BEGIN

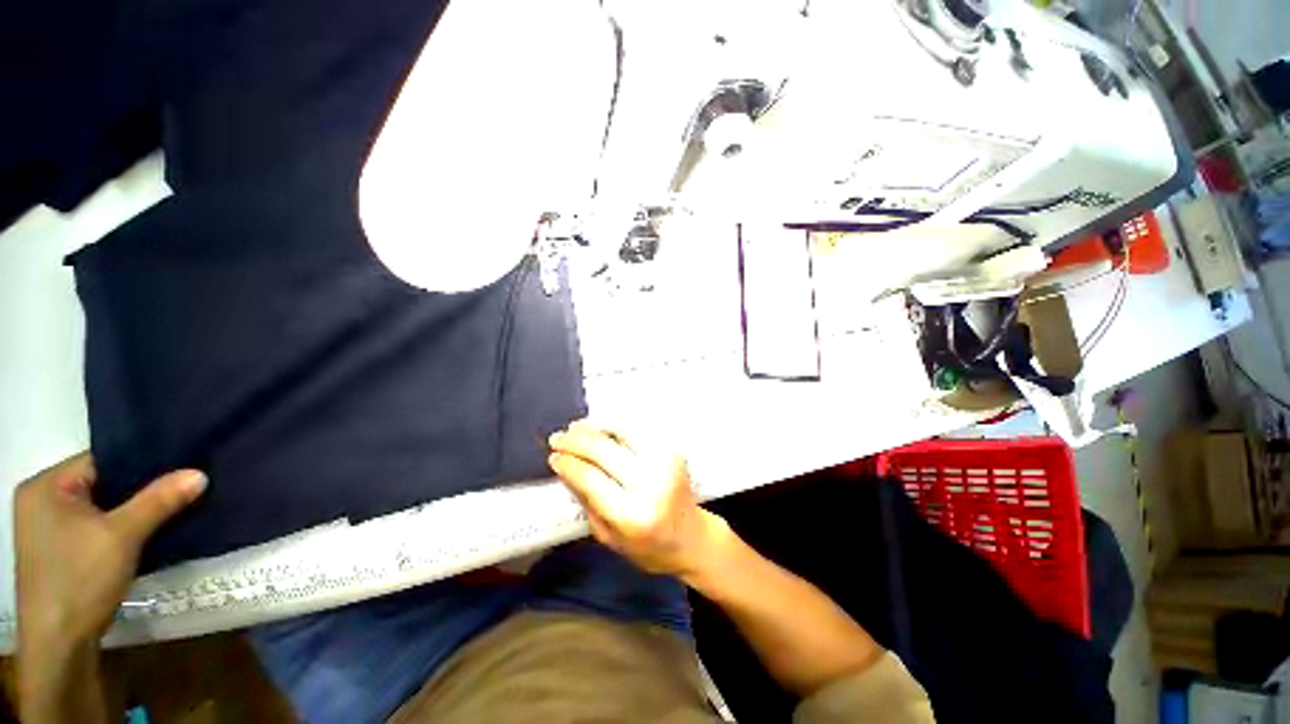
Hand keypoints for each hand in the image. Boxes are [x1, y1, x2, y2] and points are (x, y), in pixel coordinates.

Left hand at [14, 452, 206, 649]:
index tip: (179, 468)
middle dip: (138, 490)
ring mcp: (47, 528)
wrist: (59, 645)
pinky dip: (120, 529)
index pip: (101, 460)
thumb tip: (199, 473)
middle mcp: (42, 500)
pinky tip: (143, 535)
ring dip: (131, 512)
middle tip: (181, 488)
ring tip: (169, 510)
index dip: (141, 463)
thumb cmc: (80, 579)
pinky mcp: (59, 551)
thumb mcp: (123, 537)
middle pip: (100, 484)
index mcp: (46, 486)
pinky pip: (95, 527)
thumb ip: (159, 501)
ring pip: (100, 508)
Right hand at [548, 420, 727, 577]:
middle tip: (558, 438)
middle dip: (575, 441)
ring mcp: (665, 461)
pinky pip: (639, 428)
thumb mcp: (608, 537)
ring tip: (576, 427)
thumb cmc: (647, 547)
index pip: (591, 478)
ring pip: (622, 430)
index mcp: (632, 514)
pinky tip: (602, 426)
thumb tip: (566, 467)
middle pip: (604, 450)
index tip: (553, 456)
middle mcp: (651, 483)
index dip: (568, 463)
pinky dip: (616, 423)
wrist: (691, 537)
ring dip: (595, 425)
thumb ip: (587, 501)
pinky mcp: (673, 449)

END

▶ [Aim of the task]:
Beginning at the line that holds "index tip: (553, 456)", write out word for word each line through the end of the records.

▶ [Result below]:
index tip: (553, 456)
middle mcp: (651, 483)
index dip: (568, 463)
pinky dip: (616, 423)
wrist: (691, 537)
ring dip: (595, 425)
thumb ip: (587, 501)
pinky mcp: (673, 449)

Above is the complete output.